211

El fuego

No me asustó nada, amor mío, ver mi habitación llena de fuego, ver mi habitación ardiendo, ver mi habitación rebosante de cautelosas llamas que me abrasaban la carne. Incluso llegué a sentir, amor mío, un dulce y placentero bienestar imaginándome, ¡con cuánta precisión, con qué diáfana realidad!, que tú te reías, con la conciencia quebradiza como el cristal, desde la esquina en que, agazapado y con el rabo entre las piernas (un rabo carnoso y terminado en un anzuelo de un desvaído color verde claro), contemplabas la escena, dichoso de estar otra vez delante de mí.
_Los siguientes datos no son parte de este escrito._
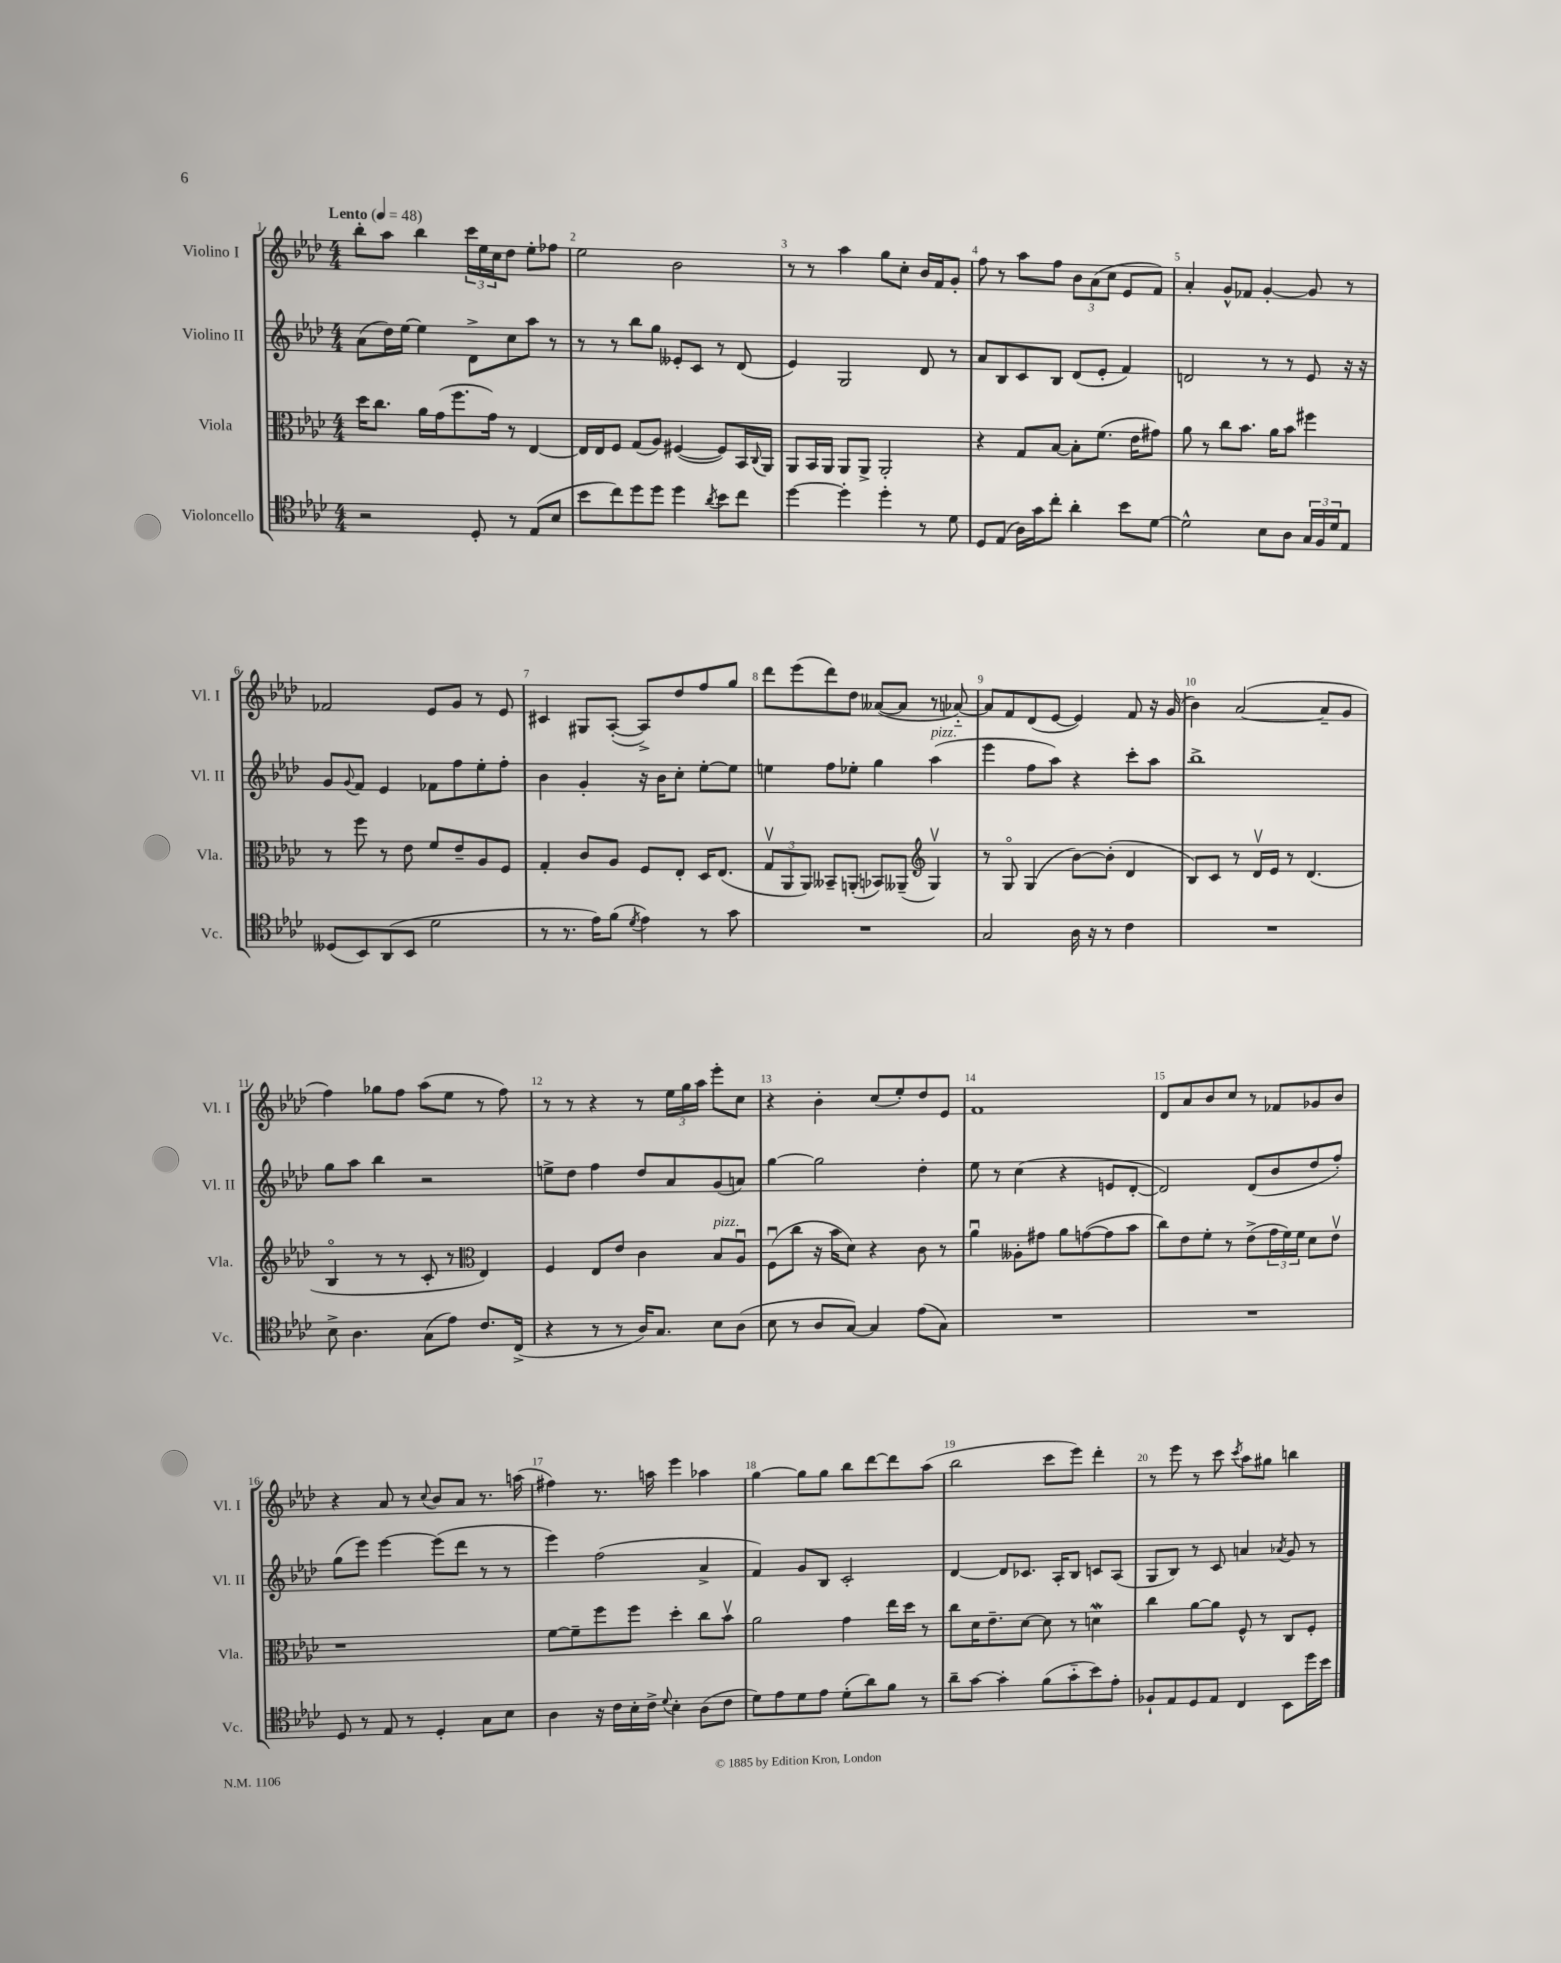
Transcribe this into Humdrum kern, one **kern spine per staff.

**kern	**kern	**kern	**kern
*staff4	*staff3	*staff2	*staff1
*clefC4	*clefC3	*clefG2	*clefG2
*k[b-e-a-d-]	*k[b-e-a-d-]	*k[b-e-a-d-]	*k[b-e-a-d-]
*M4/4	*M4/4	*M4/4	*M4/4
*MM48	*MM48	*MM48	*MM48
2r	16dd-\LK	(8a-\L	8bb-'\L
.	8.cc\J	.	.
.	.	16dd-\L)	8aa-\J
.	.	[16ee-\JJ	.
.	16a-\LL	4ee-\]	4bb-\
.	(16g\J	.	.
.	8.ff\	.	.
8D-'/	.	8d-^\L	24ccc\LL
.	.	.	24ee-\
.	16g\Jk)	.	.
.	.	.	24cc\J
8r	8r	8cc\	8dd-\J
(8E-/L	[4E-/	8aa-\J	8ee-'\L
8B-/J	.	8r	8ff-\J
=	=	=	=
8b-\L	16E-/]LL	8r	2ee-\
.	16E-/J	.	.
8cc\)	8F/J	8r	.
8dd-\	(8G/L	8bb-\L	.
8dd-\J	8A-/J)	8gg\J	.
4dd-\	([4F#/	8e--'/L	2b-\
.	.	8c/J	.
8qa-/	.	.	.
8b-\L	8F#/]L)	8r	.
8cc\J	16BB-/L	(8d-/	.
.	8qqC/	.	.
.	16AA-/JJ	.	.
=	=	=	=
[4dd-\	8AA-/L	4e-/)	8r
.	16BB-/L	.	8r
.	16AA-/JJ	.	.
4dd-'\]	8AA-/L	2G/	4aa-\
.	8AA-^/J	.	.
4dd-'\	2AA-'/	.	8gg\L
.	.	.	8cc'\J
8r	.	8d-/	16b-/LL
.	.	.	16f/J
8d-\	.	8r	8g'/J
=	=	=	=
8D-/L	4r	8a-/L	8ff\
(8E-/J	.	8B-/	8r
16A-\LL)	8G/L	8c/	8aa-\L
16g\J	.	.	.
8cc'\J	[8B-/J	8B-/J	8ff\J
4a-'\	8B-'\]L	(8d-/L	12b-\L
.	.	.	(12a-\
.	(8.f\J	8e-'/J	.
.	.	.	12cc\J
8b-\L	.	4f/)	8e-/L
.	16e-\LK	.	.
[8d-\J	8g#\J)	.	8f/J)
=	=	=	=
2d-^^\]	8a-\	2d/	4a-'/
.	8r	.	.
.	8cc\L	.	8g^^/L
.	8.b-\J	.	8f-/J
8B-\L	.	8r	[4g'/
.	16a-\LK	.	.
8A-\J	8b-\J	8r	.
24G/LL	4ff#\	8e-/	8g/]
24F/	.	.	.
24d-/J	.	.	.
8E-/J	.	16r	8r
.	.	16r	.
=	=	=	=
(8D--/L	8r	8g/L	2f-/
.	.	8qqg/	.
8BB-/)	8ff\	8f/J	.
(8AA-/	8r	4e-/	.
8BB-/J	8e-\	.	.
2d-\	8f/L	8f-\L	8e-/L
.	8e-~/	8ff\	8g/J
.	8A-/	8ee-'\	8r
.	8F/J	8ff'\J	8e-/
=	=	=	=
8r	4G'/	4b-\	4c#/
8.r	.	.	.
.	8c/L	4g'/	8G#/L
16e-\LK)	.	.	.
(8f\J	8A-/J	.	([8A-'/J
8qd-/	.	.	.
4e-\)	8F/L	16r	8A-^/]L)
.	.	16b-\LK	.
.	8E-'/J	8cc'\J	8dd-/
8r	16D-/LK	[8ee-'\L	8ff/
.	(8.E-/J	.	.
8g\	.	8ee-\]J	8gg/J
=	=	=	=
1r	12Gv/L	4ee\	8ddd-\L
.	12AA-/	.	.
.	.	.	(8eee-\
.	12AA-/J)	.	.
.	8BB--~/L	8ff\L	8ddd-\)
.	(8AA'/J	8ee-'\J	8dd-\J
.	8BB-/L)	4gg\	([8a--/L
.	(8AA--~/J	.	8a--/]J
*	*clefG2	*	*
.	4Gv/)	(4aa-\	8r
.	.	.	[8a-'~/)
=	=	=	=
2G/	8r	4eee-\	8a-/]L
.	8Go/	.	8f/
.	(4G/	8ff\L	(8d-/
.	.	8aa-\J)	[8e-/J
16A-\	[8b-\L)	4r	4e-/])
16r	.	.	.
8r	(8b-'\]J	.	.
4c\	4d-/	8ccc'\L	8f/
.	.	8aa-\J	16r
.	.	.	(16g/
=	=	=	=
1r	8B-/L)	1bb-^	4b-\)
.	8c/J	.	.
.	8r	.	([2a-/
.	16d-v/LL	.	.
.	16e-/JJ	.	.
.	8r	.	.
.	(4.d-/	.	.
.	.	.	8a-~/]L
.	.	.	8g/J
=	=	=	=
8B-^\	4B-o/	8gg\L	4ff\)
4.A-\	.	8aa-\J	.
.	8r	4bb-\	8gg-\L
.	8r	.	8ff\J
(8G\L	8c'/	2r	(8aa-\L
8e-\J)	8r	.	8ee-\J
*	*clefC3	*	*
8.c/L	4E-/)	.	8r
.	.	.	8ff\)
(16C^/Jk	.	.	.
=	=	=	=
4r	4F/	8ee^\L	8r
.	.	8dd-\J	8r
8r	8E-/L	4ff\	4r
8r	8e-/J	.	.
16A-/LK)	4c\	8dd-/L	8r
8.G/J	.	.	.
.	.	8a-/	24ee-\LL
.	.	.	24gg\
.	.	.	24aa-\JJ
8B-\L	8B-/L	(8g/	8eee-'\L
(8A-\J	8A-u/J	8a/J)	8cc\J
=	=	=	=
8B-\	(8Fu\L	[4gg\	4r
8r	8cc\J	.	.
8A-/L	16r	2gg\]	4b-'\
.	16b-\LK	.	.
[8G/J)	8d-\J)	.	.
4G/]	4r	.	(8cc/L
.	.	.	8ee-'/)
(8e-\L	8c\	4dd-'\	8dd-/
8G\J)	8r	.	8e-/J
=	=	=	=
1r	4a-u\	8ee-\	1f
.	.	8r	.
.	8A--'\L	(4cc\	.
.	8g#\J	.	.
.	8a-\L	4r	.
.	([8g\	.	.
.	8g\]	8e/L	.
.	8b-\J	[8d-'/J	.
=	=	=	=
1r	8cc\L)	2d-/])	8d-/L
.	8e-\	.	8a-/
.	8f'\J	.	8b-/
.	8r	.	8cc/J
.	(8e-^\L	(8d-/L	8r
.	24g\L	8b-/	8f-/L
.	24f\)	.	.
.	24f\JJ	.	.
.	8d-\L	8dd-/	8g-/
.	8e-v\J	8ff'/J)	8b-/J
=	=	=	=
8D-/	1r	(8gg\L	4r
8r	.	8eee-\J)	.
8E-/	.	[4eee-\	8a-/
8r	.	.	8r
.	.	.	8qqcc/
4D-'/	.	(8eee-\]L	8b-/L
.	.	8ddd-\J	8a-/J
8G\L	.	8r	8.r
8B-\J	.	8r	.
.	.	.	(16aa\
=	=	=	=
4A-\	[8f\L	4eee-\)	4ff#\)
.	8f~\]	.	.
16r	8ff\	(2ff\	8.r
16c\LL	.	.	.
16B-'\	8ff\J	.	.
16c^\JJ	.	.	16aa\
8qqd-/	.	.	.
4B-'\	4dd-'\	.	4eee-\
(8A-\L	8cc\L	4a-^/	4aa-\
8c\J	8b-v\J	.	.
=	=	=	=
8d-\L)	2a-\	4f/)	[4gg\
8e-\	.	.	.
8d-\	.	8g/L	8gg\]L
8e-\J	.	8B-/J	8gg\J
(8d-'\L	4g\	2c'/	8bb-\L
8a-\)	.	.	[8ddd-\
8f\J	16ee-\LL	.	8ddd-\]
.	16dd-\JJ	.	.
8r	8r	.	(8aa-\J
=	=	=	=
8a-~\L	8cc\L	[4d-/	2bb-\
[8g\J	16d-\K	.	.
.	8.e-~\	.	.
4g'\]	.	8d-/]L	.
.	[8d-\J	8.c-/J	.
(8f\L	8d-\]	.	8ccc\L
.	.	16A-'/LK	.
8g'~\	8r	8B-/J	8eee-\J)
8b-\)	4d\	8c/L	4ddd-'\
8e-'\J	.	(8A-/J	.
=	=	=	=
8F-`/L	4cc\	8G/L	8r
8E-/	.	8B-/J)	8eee-\
8D-/	[8a-\L	8r	8r
8E-/J	8a-\]J	8c/	8ccc\
.	.	.	8qccc/
4C/	8F^^/	4a/	8aa-\L
.	8r	.	8gg#\J
.	.	8qa-/	.
8BB-\L	8C/L	8g/	4bb\
16dd-\L	8F'/J	8r	.
16b-\JJ	.	.	.
==	==	==	==
*-	*-	*-	*-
Tenías los vueltos cuernos al rojo, amor mío, al rojo vivo, quizá por el calor, quién sabe si por el remordimiento, y me mirabas vestirme y desnudarme con arrobo, tomando notas en un cuadernito (cosa que me molestó, relativamente, porque yo ya no soy la que fui). Para complacerte, amor, estuve todo el día vistiéndome y desnudándome a una velocidad vertiginosa, a un ritmo que me fatigó y me hizo toser.

Mi habitación está llena de fuego, amor mío, y en mi carne se levantan quemaduras grandes como manos que acarician, extensas como manos insaciables y sabias.

Pero aunque sé que el fuego de mi habitación es devastador y maldito, amor mío, y de la misma sustancia que el fuego del infierno, me siento muy dichosa de saberte testigo de él, excepcional y apasionado testigo de él.

(Mis mejores amigas siguen sin venir a verme, amor mío; me da la sensación de que esto debe estar en el fin del mundo, en algún sitio a donde sea peligroso llegar. Nada me extraña que no se hayan atrevido a venir, que les haya dado miedo venir.)